What this task involves: In the listing below, print exactly the lines between the line holding "pos2: [234, 652]" and the line holding "pos2: [189, 410]", inclusive, and no more.

Task data:

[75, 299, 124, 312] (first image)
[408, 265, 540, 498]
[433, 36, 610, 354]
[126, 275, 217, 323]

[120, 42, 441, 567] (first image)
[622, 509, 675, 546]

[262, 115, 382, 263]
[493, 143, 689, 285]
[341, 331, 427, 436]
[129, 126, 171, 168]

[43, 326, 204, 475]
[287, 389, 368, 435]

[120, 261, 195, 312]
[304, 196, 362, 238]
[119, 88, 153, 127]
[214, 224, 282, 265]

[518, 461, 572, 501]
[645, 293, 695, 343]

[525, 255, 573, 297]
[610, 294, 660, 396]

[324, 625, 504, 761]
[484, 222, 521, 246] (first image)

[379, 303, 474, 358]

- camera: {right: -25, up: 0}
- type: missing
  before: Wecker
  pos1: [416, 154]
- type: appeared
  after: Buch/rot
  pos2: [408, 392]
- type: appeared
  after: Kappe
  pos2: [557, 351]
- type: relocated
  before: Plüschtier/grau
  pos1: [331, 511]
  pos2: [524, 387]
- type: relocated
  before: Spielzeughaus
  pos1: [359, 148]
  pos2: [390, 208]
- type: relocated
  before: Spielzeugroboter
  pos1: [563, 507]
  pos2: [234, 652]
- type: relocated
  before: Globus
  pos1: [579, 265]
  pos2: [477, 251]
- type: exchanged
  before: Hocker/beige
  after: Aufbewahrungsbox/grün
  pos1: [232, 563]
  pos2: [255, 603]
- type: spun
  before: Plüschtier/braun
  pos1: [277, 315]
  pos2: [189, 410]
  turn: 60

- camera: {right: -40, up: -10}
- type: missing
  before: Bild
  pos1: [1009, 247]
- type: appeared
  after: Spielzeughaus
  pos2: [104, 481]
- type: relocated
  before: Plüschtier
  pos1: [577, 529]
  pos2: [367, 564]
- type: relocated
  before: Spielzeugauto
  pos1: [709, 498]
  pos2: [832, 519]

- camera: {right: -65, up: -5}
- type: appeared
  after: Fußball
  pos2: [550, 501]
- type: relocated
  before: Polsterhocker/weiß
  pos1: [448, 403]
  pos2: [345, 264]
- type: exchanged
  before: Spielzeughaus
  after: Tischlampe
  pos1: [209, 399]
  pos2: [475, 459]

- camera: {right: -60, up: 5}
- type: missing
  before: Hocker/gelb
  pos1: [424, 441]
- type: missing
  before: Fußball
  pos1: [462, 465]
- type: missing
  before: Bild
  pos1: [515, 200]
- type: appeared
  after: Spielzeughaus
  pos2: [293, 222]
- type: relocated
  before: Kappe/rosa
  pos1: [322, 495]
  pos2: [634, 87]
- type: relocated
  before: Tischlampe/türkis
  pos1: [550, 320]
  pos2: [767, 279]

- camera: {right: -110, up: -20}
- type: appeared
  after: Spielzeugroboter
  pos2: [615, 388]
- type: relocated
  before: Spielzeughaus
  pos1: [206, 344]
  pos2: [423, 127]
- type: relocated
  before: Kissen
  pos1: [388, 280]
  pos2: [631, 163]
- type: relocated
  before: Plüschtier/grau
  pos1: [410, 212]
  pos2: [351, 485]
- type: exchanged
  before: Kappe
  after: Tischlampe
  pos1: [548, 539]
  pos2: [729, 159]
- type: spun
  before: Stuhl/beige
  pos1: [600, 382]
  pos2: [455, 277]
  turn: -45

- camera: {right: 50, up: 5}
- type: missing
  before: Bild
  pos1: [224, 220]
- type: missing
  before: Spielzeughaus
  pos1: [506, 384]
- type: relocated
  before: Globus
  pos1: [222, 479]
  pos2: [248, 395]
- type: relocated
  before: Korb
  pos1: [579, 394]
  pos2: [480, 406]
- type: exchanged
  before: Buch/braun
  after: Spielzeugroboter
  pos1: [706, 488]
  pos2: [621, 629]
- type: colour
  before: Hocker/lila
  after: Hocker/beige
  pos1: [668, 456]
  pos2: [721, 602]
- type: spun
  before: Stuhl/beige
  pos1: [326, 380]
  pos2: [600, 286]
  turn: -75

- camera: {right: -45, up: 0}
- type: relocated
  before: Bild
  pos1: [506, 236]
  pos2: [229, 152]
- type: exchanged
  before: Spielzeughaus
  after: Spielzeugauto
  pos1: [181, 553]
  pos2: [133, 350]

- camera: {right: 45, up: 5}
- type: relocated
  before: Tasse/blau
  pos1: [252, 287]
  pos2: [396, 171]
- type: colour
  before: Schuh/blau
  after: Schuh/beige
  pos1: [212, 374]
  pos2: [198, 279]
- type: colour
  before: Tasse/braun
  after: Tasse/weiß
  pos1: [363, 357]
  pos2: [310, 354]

Expected answer:
  pos2: [234, 652]
- type: relocated
  before: Globus
  pos1: [579, 265]
  pos2: [477, 251]
- type: exchanged
  before: Hocker/beige
  after: Aufbewahrungsbox/grün
  pos1: [232, 563]
  pos2: [255, 603]
- type: spun
  before: Plüschtier/braun
  pos1: [277, 315]
  pos2: [189, 410]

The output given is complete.